Lesetext>
────────────────────

2020 wird ein Fantastisches Jahr. Endlich gelingt es Medizinern, den menschlichen Alterungsprozess drastisch zu bremsen. Selbst 100-Jährige stehen dann noch voll im Leben. Schon 2010 kam es zu einem ähnlich großen Durchbruch, als die perfekten Intelligenzpillen auf den Markt kamen. Dank ihnen kann sich jeder Käufer für immer in ein nahezu allwissendes Genie verwandeln.

────────────────────

Gegebene Daten>
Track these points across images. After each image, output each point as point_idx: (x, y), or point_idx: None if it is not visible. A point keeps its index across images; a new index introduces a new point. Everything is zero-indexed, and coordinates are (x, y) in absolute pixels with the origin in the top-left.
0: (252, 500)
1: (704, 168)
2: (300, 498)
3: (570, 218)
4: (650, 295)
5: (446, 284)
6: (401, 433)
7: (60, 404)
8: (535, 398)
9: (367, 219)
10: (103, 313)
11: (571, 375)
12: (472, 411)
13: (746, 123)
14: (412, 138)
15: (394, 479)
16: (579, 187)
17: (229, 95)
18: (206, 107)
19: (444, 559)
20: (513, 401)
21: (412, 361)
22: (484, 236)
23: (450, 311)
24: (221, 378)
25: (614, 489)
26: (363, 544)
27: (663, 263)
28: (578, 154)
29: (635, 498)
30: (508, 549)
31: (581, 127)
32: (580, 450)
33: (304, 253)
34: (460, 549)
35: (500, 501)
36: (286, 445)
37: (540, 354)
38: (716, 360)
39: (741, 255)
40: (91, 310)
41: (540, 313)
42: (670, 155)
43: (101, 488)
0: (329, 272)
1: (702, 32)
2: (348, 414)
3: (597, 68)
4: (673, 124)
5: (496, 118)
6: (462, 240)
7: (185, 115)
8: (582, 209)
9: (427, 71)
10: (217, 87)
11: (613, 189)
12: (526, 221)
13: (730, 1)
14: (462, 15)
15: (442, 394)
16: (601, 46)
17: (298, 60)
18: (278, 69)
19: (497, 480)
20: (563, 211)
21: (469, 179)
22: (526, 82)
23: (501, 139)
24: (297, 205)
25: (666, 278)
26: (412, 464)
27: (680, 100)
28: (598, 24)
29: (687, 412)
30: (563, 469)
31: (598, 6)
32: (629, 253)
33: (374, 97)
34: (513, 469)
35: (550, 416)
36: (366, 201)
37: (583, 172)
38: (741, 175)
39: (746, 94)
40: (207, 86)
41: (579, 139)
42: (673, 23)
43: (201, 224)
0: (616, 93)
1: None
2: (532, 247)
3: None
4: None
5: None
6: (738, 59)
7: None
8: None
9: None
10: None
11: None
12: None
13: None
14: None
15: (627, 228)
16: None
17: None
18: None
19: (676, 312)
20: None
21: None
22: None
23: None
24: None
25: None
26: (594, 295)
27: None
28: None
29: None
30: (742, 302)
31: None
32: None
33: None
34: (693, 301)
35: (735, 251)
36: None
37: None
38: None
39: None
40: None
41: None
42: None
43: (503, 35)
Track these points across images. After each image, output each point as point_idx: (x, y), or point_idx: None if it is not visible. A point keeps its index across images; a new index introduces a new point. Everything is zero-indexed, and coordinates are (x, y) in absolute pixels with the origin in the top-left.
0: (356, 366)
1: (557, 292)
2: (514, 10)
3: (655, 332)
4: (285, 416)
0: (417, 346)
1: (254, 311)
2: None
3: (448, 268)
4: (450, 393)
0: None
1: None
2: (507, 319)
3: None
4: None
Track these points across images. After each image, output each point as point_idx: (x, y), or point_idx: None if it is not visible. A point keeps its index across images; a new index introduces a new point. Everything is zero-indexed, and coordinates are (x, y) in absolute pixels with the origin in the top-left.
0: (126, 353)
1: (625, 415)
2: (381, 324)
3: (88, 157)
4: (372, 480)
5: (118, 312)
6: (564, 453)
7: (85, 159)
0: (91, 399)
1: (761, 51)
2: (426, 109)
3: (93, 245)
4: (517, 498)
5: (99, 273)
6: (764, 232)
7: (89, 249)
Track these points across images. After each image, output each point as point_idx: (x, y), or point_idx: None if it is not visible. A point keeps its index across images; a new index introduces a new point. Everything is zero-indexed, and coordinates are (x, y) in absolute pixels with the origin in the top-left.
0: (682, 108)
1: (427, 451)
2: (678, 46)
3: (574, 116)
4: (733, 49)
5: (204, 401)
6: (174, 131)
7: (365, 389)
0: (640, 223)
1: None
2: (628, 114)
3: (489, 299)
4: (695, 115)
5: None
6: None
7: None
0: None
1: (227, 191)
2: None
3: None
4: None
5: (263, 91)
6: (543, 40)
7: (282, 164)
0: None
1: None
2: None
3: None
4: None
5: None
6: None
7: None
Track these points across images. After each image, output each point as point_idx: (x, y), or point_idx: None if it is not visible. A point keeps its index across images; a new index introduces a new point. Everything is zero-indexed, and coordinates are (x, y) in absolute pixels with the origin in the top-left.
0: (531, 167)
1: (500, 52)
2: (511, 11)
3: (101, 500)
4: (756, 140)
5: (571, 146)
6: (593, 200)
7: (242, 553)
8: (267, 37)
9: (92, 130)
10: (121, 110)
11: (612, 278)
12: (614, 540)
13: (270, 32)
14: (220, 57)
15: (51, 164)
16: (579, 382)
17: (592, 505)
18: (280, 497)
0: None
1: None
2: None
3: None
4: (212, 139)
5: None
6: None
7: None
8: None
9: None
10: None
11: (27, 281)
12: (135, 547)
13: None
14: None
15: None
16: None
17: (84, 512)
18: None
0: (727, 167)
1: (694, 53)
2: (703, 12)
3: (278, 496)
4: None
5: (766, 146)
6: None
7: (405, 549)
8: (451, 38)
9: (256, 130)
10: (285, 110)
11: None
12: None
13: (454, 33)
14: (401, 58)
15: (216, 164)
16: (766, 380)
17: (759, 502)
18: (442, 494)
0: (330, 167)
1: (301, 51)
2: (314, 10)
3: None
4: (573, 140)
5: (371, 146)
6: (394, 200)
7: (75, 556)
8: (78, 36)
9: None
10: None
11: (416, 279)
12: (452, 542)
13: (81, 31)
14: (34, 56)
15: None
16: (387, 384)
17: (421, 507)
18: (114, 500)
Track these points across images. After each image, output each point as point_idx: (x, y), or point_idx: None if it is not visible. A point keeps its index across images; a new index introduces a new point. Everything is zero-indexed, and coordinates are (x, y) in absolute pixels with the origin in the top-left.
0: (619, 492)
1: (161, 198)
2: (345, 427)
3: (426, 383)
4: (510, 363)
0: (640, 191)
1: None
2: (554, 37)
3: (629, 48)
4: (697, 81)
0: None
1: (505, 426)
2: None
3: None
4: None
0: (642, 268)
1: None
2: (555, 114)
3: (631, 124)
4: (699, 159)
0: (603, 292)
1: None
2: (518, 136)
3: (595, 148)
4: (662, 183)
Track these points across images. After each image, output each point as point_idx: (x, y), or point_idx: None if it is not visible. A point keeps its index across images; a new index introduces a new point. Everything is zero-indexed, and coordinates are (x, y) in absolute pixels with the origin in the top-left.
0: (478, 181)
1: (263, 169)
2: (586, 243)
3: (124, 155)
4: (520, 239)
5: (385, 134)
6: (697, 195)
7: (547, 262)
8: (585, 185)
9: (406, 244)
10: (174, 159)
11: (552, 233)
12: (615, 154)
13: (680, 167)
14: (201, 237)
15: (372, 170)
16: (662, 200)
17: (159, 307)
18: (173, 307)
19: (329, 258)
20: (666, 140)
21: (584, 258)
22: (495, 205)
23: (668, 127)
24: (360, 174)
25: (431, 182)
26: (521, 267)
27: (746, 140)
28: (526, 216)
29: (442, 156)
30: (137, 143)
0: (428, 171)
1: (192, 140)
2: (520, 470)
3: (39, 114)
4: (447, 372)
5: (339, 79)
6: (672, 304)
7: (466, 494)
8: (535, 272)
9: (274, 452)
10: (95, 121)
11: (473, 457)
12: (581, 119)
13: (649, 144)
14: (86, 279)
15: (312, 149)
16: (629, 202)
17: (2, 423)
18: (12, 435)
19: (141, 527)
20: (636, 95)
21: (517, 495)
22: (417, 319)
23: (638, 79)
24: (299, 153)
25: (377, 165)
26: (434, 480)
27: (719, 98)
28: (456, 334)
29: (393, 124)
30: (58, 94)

────────────────────

Aufgabe> Was kam laut dem Lesetext im Jahr 2010 auf den Markt? Die Auflistung hat mit dem Lesetext nichts zu tun.

Lösung> Die perfekten Intelligenzpillen.